** begin SOURCE DOCUMENT **

# Direct Deposit



## Longford (May 25, 2012)

There's already a discussion started about this. You might find the discussion thus far, helpful:

http://www.expatforum.com/expats/me...alert-banamex-usa-closing-expat-accounts.html


----------



## MeroRandy (May 28, 2014)

Thank you Longford. I have been reading in that thread. I must admit that I had heard nothing about this FATCA thing. I want to vomit.


----------



## Isla Verde (Oct 19, 2011)

MeroRandy said:


> Thank you Longford. I have been reading in that thread. I must admit that I had heard nothing about this FATCA thing. I want to vomit.


With your permission, I'm going to move your initial post to the "Alert - Banamex USA ..." thread and close this one.


----------



## MeroRandy (May 28, 2014)

That's fine Marsha. I searched for "direct deposit" before starting the thread, but found nothing. Now I have indigestion after reading it all. Thank you.


----------



## chicois8 (Aug 8, 2009)

MeroRandy said:


> Thank you Longford. I have been reading in that thread. I must admit that I had heard nothing about this FATCA thing. I want to vomit.


FATCA was passed March 2010........


----------



## Isla Verde (Oct 19, 2011)

MeroRandy said:


> That's fine Marsha. I searched for "direct deposit" before starting the thread, but found nothing. Now I have indigestion after reading it all. Thank you.


Sometimes it's more useful to just read the thread names than to do a search.

Now, Randy, I want you to take some deep breaths and maybe a brisk walk around your neighborhood, which I find helps to calm my nerves at times like these.


----------

** end SOURCE DOCUMENT **
** begin EXTRACTED MATERIAL **

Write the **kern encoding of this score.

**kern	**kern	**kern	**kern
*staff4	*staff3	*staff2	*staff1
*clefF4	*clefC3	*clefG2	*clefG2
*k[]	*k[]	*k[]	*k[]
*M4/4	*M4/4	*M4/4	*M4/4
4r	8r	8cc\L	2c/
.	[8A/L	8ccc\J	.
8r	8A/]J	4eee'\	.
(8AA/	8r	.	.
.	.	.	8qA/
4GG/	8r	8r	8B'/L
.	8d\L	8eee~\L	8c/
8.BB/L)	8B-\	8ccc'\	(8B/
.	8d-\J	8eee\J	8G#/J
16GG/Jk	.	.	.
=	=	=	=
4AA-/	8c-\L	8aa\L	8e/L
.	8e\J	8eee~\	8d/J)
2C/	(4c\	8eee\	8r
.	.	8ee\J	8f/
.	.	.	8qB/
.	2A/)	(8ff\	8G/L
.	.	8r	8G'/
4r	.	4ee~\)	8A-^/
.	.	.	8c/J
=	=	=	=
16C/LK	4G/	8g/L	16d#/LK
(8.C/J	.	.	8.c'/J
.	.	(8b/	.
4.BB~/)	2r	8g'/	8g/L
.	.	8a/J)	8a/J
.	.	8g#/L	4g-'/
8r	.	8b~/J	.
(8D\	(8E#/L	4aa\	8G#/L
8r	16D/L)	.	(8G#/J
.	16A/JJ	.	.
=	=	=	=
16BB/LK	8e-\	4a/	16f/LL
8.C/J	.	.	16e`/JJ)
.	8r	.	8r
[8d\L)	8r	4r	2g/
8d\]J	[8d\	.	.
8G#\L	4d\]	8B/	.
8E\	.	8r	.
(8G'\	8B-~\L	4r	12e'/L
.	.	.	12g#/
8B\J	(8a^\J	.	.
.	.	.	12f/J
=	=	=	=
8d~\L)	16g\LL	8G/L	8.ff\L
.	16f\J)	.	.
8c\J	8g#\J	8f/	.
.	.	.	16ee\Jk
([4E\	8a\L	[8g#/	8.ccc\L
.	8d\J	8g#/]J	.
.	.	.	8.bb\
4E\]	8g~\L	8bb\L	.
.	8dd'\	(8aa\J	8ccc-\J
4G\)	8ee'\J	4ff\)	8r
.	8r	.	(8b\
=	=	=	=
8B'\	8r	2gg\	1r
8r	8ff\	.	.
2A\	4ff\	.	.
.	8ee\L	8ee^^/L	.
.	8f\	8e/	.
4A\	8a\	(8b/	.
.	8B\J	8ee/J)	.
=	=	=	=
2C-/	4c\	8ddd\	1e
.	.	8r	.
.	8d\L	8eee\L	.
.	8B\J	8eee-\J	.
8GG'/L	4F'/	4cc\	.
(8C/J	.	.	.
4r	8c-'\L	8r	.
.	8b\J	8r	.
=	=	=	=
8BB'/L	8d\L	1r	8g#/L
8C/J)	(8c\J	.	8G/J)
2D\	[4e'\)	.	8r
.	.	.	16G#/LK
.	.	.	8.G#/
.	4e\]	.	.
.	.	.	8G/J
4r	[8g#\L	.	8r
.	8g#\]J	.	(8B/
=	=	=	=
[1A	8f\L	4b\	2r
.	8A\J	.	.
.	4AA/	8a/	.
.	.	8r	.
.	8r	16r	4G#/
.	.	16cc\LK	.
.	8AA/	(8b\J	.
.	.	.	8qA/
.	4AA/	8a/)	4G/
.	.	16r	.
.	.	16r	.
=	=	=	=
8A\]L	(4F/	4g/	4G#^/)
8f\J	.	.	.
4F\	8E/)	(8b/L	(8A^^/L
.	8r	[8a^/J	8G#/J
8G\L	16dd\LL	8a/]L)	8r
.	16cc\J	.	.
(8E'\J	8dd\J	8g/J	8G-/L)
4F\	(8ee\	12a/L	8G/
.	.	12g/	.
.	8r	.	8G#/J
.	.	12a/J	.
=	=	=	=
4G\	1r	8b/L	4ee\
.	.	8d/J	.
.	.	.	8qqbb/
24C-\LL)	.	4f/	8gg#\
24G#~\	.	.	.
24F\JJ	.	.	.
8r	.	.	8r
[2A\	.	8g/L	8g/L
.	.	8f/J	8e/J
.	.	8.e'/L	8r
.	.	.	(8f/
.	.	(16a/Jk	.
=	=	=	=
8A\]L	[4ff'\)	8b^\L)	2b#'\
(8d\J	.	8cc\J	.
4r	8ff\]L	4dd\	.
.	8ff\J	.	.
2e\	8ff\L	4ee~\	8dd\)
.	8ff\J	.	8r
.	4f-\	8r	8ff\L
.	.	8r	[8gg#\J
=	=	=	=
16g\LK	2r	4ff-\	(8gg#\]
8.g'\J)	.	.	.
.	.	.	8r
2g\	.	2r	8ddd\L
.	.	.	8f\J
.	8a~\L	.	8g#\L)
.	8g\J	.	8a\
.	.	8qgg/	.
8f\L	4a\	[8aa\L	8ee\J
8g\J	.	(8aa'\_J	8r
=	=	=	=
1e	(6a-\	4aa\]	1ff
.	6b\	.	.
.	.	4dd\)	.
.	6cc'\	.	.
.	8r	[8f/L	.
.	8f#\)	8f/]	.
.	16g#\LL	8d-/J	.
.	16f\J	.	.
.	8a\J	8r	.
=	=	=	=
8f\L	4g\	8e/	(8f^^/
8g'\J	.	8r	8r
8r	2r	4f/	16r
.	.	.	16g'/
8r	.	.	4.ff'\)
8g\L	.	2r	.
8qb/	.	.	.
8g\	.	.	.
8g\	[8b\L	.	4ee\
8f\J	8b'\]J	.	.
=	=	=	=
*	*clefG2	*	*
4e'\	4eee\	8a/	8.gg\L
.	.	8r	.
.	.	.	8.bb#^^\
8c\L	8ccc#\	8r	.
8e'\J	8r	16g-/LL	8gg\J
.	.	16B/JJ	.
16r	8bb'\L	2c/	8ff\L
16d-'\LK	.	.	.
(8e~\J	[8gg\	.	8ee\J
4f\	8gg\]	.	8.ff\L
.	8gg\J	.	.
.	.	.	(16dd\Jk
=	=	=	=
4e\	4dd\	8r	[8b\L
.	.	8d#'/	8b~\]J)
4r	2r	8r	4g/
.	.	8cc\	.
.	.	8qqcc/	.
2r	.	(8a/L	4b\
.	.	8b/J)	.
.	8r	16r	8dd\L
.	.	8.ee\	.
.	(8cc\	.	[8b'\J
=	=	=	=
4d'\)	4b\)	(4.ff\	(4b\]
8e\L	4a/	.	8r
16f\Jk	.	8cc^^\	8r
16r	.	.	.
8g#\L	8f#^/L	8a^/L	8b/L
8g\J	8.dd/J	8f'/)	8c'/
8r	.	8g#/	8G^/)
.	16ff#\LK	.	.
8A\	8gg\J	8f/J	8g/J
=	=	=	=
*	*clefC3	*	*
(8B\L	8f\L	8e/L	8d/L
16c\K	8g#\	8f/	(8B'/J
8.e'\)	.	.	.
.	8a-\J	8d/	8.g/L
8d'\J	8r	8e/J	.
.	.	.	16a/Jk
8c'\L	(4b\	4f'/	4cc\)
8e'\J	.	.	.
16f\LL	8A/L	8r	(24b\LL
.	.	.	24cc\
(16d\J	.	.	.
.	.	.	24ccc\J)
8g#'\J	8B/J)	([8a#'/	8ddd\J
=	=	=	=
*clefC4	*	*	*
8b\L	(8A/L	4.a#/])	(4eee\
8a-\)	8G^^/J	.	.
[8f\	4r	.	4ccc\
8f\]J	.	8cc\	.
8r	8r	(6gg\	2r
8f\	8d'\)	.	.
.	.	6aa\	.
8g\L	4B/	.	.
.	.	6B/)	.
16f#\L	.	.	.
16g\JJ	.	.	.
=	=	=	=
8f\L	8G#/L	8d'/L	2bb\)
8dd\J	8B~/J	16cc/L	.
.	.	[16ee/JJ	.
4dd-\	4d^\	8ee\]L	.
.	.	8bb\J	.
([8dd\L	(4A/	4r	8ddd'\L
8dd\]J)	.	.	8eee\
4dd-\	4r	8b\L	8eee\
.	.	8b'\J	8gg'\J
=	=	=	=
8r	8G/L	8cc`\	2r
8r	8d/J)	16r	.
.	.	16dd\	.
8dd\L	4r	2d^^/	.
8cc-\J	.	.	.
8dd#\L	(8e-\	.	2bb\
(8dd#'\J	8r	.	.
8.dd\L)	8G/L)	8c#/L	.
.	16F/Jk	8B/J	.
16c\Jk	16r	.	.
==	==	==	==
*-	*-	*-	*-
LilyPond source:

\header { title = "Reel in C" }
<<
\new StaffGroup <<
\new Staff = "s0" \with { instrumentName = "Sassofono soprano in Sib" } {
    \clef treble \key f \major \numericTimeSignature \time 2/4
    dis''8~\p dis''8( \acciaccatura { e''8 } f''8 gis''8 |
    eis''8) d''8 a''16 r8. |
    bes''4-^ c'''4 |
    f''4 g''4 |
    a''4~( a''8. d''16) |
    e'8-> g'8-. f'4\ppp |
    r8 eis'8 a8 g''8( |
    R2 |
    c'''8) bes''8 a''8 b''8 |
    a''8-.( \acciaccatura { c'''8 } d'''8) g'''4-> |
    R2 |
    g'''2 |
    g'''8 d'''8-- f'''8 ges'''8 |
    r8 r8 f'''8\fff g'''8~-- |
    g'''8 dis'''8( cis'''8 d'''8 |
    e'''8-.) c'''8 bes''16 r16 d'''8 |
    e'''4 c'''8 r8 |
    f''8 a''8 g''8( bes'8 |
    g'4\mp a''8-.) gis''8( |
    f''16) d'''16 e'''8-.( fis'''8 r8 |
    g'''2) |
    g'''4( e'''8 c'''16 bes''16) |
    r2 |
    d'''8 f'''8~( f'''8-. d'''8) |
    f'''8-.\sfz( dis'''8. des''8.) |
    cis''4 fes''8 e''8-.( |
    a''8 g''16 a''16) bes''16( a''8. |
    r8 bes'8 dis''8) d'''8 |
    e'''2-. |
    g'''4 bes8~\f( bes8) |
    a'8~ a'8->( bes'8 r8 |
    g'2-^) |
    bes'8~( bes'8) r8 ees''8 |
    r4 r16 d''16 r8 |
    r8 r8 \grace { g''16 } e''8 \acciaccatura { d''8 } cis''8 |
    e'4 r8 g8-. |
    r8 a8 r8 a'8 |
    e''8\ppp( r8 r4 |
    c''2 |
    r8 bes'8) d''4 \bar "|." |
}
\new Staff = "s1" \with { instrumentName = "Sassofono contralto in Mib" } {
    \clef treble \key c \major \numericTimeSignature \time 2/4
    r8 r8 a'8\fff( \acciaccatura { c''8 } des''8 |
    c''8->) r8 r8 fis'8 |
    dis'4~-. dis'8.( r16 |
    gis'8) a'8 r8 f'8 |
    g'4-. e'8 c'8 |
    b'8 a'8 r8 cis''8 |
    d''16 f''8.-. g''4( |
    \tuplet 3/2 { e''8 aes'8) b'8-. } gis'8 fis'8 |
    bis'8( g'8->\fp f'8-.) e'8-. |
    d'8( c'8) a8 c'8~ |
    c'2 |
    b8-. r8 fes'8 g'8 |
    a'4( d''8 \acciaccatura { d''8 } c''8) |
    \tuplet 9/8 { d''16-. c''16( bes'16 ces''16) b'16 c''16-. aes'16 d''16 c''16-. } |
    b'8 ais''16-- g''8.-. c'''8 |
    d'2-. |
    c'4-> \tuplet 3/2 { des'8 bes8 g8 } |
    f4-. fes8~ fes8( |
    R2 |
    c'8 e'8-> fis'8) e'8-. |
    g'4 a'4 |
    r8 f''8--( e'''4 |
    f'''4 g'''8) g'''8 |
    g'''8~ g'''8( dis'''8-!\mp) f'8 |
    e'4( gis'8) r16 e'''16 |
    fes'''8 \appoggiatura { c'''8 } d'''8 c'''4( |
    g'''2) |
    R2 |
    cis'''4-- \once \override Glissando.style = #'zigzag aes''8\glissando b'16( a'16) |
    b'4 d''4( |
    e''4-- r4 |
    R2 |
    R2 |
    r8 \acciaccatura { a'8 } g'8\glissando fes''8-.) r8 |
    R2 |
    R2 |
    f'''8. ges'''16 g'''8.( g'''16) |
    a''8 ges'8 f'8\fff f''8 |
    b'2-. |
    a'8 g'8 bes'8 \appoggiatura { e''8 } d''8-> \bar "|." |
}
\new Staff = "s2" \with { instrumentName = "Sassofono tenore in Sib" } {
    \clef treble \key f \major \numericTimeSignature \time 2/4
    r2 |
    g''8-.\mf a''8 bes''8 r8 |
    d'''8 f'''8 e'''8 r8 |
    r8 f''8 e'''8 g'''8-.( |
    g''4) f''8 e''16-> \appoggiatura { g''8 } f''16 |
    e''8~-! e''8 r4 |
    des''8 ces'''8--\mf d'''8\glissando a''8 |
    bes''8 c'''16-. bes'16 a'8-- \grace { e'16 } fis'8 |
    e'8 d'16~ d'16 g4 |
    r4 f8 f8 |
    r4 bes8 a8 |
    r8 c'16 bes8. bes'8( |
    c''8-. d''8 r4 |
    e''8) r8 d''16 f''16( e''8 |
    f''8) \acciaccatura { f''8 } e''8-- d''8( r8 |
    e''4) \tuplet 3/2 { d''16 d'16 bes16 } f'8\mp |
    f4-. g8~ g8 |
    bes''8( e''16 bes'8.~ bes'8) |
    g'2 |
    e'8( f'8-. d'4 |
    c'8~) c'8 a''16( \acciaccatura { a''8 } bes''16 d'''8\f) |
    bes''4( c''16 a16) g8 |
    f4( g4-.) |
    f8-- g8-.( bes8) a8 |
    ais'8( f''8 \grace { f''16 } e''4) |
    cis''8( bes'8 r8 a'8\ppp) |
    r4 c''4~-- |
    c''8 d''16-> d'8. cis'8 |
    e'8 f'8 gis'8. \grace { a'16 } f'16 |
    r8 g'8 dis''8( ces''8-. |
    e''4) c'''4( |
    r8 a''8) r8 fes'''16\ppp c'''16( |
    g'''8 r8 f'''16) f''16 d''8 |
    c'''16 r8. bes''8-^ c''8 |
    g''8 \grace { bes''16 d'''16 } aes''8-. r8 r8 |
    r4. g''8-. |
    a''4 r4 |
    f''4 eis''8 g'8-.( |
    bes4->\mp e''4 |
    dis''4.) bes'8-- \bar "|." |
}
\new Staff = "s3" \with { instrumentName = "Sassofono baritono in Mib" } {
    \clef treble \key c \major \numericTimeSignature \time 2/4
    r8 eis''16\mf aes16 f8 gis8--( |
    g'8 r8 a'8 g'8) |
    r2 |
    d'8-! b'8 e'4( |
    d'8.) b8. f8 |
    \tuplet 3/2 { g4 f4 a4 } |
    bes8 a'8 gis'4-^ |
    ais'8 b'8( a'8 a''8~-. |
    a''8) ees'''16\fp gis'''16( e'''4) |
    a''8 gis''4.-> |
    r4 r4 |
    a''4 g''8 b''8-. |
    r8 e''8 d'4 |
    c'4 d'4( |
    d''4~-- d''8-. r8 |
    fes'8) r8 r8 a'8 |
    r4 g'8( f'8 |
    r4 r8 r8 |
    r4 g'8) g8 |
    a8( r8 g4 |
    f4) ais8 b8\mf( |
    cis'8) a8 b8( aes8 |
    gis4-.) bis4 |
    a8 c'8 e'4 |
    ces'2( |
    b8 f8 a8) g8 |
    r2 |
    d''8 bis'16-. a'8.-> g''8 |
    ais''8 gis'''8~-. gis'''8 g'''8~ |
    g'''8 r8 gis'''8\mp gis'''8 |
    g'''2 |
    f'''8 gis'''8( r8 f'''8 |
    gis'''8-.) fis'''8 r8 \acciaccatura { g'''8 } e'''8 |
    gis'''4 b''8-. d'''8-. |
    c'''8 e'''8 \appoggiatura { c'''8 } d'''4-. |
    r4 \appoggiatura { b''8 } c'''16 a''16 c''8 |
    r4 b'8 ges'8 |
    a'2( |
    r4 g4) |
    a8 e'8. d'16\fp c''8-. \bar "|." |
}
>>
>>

** end EXTRACTED MATERIAL **

PROBLEM DESCRIPTION: Reproduce the forum thread's passage starting with "Now, Randy, I" and going on through "times like these.", switching "brisk" to "leisurely".

TASK RESPONSE:
Now, Randy, I want you to take some deep breaths and maybe a leisurely walk around your neighborhood, which I find helps to calm my nerves at times like these.